I don't know that this post really answered the question that was asked, but I gave it a shot. Suppose that a more detailed and thoughtful diatribe on the sorry state of math education in our system should be forthcoming. But we'll see about that.

## 3 comments:

As an Architect I use all of that stupid math stuff all the time. I even occasionally use the dumb Calculus I learned.

I have discovered over many years that knowing math is in fact important in every day life. It teaches people organized, abstract thought.
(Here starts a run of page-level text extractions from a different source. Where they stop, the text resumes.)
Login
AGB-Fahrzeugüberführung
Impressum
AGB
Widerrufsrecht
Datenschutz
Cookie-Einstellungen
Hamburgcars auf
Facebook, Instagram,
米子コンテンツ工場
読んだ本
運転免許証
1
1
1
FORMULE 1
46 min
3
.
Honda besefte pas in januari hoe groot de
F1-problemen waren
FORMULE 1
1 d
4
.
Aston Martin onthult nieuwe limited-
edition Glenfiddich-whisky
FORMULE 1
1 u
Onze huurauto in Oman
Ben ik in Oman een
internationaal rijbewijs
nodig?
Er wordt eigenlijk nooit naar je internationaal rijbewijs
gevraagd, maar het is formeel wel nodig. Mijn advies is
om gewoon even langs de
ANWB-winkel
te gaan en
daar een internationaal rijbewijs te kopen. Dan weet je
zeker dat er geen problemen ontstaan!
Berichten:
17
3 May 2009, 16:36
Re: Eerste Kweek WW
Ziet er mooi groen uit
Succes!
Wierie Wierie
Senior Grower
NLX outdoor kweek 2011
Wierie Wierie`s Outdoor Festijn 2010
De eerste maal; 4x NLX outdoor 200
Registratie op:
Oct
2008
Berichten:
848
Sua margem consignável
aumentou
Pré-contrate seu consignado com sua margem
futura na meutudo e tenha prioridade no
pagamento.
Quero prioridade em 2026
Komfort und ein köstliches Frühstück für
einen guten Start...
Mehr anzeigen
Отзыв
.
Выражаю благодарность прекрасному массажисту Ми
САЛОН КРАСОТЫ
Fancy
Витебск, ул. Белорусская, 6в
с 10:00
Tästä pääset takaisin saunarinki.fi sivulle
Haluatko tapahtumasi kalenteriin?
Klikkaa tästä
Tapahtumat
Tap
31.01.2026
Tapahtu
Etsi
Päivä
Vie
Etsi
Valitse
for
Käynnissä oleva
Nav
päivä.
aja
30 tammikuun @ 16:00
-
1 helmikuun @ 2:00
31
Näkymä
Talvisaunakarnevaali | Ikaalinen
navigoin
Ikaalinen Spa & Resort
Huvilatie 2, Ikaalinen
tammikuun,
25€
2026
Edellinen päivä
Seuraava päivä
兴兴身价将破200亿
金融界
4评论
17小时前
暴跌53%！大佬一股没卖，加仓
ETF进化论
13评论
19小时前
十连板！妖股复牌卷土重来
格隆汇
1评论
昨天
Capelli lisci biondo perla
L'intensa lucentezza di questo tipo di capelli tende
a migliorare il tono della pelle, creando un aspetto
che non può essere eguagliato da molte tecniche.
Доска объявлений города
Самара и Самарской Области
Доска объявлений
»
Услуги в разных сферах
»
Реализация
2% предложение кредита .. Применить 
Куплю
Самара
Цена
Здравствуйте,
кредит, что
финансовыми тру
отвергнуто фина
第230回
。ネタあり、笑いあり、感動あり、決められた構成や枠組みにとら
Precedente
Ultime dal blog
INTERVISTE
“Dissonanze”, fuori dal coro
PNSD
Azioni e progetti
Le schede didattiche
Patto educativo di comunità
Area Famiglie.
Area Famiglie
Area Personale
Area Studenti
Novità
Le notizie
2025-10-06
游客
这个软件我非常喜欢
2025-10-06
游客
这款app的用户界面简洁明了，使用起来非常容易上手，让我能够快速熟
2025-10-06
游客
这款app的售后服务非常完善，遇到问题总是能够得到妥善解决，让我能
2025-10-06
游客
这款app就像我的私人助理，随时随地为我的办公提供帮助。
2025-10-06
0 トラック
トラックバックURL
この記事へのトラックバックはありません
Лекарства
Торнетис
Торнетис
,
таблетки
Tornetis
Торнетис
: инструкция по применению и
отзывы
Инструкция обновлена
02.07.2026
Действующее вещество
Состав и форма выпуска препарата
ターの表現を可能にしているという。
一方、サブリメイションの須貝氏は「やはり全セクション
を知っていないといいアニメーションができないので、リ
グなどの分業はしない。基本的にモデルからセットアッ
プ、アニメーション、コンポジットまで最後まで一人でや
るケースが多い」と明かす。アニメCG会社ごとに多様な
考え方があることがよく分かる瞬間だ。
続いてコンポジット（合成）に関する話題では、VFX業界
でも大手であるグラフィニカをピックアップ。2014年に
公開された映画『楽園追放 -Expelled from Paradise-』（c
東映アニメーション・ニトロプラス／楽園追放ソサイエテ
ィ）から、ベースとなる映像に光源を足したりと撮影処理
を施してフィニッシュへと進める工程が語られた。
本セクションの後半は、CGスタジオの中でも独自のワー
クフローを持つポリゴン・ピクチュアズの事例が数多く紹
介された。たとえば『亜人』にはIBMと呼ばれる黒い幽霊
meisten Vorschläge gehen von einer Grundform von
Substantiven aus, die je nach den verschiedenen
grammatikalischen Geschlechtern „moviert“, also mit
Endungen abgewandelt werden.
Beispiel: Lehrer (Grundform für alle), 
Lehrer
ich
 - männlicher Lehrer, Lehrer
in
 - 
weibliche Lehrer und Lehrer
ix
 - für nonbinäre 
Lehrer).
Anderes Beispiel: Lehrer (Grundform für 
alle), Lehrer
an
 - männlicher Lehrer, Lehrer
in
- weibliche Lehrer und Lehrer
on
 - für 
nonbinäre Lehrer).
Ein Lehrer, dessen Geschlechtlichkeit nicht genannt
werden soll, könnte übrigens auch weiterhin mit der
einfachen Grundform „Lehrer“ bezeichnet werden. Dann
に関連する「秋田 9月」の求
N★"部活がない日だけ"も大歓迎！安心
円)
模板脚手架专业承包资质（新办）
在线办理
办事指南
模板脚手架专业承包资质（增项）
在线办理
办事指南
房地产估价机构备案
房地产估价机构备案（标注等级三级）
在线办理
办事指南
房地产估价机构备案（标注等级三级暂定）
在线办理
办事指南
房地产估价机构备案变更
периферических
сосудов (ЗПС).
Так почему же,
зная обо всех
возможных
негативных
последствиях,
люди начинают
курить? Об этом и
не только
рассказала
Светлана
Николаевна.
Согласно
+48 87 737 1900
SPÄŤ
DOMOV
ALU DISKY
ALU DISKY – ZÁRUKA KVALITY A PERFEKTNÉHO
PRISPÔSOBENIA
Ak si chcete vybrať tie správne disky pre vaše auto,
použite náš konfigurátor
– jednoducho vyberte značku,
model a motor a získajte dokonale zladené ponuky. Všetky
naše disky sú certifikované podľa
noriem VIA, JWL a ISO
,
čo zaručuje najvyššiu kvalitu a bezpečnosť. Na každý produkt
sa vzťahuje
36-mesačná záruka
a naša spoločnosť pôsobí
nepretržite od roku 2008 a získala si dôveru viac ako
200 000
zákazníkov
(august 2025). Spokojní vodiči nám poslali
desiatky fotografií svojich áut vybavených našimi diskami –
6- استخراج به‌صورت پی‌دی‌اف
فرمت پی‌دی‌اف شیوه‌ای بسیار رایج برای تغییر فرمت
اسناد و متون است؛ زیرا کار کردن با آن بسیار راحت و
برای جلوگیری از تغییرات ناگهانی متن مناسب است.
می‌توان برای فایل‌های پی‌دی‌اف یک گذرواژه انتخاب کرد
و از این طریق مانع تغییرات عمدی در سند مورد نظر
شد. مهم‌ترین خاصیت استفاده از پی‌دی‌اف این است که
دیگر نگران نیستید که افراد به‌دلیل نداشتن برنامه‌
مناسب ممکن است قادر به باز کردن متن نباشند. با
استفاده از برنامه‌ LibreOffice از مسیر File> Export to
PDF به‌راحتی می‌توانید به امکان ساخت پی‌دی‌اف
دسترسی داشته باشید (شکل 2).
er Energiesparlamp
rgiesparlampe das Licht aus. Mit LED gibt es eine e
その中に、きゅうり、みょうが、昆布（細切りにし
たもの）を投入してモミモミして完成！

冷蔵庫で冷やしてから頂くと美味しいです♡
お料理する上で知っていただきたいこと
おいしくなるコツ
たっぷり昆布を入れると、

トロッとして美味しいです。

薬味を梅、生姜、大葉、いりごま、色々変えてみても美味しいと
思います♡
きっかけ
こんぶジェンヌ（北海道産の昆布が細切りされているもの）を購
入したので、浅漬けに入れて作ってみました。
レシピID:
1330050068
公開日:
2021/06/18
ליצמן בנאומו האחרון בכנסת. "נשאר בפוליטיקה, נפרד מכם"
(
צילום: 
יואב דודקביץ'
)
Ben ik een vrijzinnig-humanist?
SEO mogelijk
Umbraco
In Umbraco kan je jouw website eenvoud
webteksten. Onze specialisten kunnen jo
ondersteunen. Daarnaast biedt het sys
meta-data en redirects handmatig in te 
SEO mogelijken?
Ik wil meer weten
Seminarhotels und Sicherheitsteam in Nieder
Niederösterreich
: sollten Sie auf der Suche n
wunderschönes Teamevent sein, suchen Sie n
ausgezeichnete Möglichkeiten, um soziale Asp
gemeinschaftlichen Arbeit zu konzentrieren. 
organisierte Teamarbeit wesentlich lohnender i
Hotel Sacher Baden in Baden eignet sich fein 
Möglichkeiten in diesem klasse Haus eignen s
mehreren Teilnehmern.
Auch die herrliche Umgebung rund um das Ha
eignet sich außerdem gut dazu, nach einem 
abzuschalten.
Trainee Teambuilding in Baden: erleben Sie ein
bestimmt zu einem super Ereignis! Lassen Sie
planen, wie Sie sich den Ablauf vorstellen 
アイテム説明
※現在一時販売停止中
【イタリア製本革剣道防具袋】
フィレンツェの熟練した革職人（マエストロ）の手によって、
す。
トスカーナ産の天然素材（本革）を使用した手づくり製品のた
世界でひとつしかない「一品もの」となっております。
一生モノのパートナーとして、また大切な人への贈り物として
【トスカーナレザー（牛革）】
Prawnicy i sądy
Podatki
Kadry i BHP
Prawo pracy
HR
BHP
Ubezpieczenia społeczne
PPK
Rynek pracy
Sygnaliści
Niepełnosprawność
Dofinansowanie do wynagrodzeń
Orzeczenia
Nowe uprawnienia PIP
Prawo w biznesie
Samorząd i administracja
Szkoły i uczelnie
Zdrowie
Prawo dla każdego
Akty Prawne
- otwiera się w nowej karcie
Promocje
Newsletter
People with a good math understanding are much better at problem analysis and solution.

I wish teachers understood better the relationship between real world problem solving and the ability to think at the higher levels of abstraction necessary for basic mathematics (as opposed to arithmetic which way too many people don't understand).

If a kid doesn't understand associative and commutative properties, how are they going to understand algebra? And if you don't understand algebra, then never mind college, you can't even be an electrician's apprentice (check the T-P job listings if you don't believe me). No electrician is going to want his life dependent on some kid who can't understand P = IV and can't relate what that equation means to the wires he's about to hook up to a breaker box.

Ditto an auto mechanic who can't do simple math involving torque.

If you want these kids to have a prayer of having a bachelor's degree, they need to understand algebra. If you want them to be architects or engineers or computer programmers or accountants or economists, they're going to need to learn calculus.

No, I don't use calculus in my daily work, but the stuff that I know at a gut level as a professional, that I *do* use, I could not have been taught without having the calculus knowledge as a teaching tool. I use back-of-envelope differential calculus all the time.

If you want them to know "real-world" skills like how to make change at Popeye's or how to make the corners of the sheet rock panels line up right, then teach to that level.

i also teach in a TAP school. i am about to enter my 3rd year of teaching so i'm also still relatively new at teaching. it is intriguing to see that with a good master teacher, you felt more confident in your abilities. unfortunately, that hasn't been the case with my master teacher. it's been the opposite actually.

keep writing! it's definitely interesting to see how other schools are incorporating it.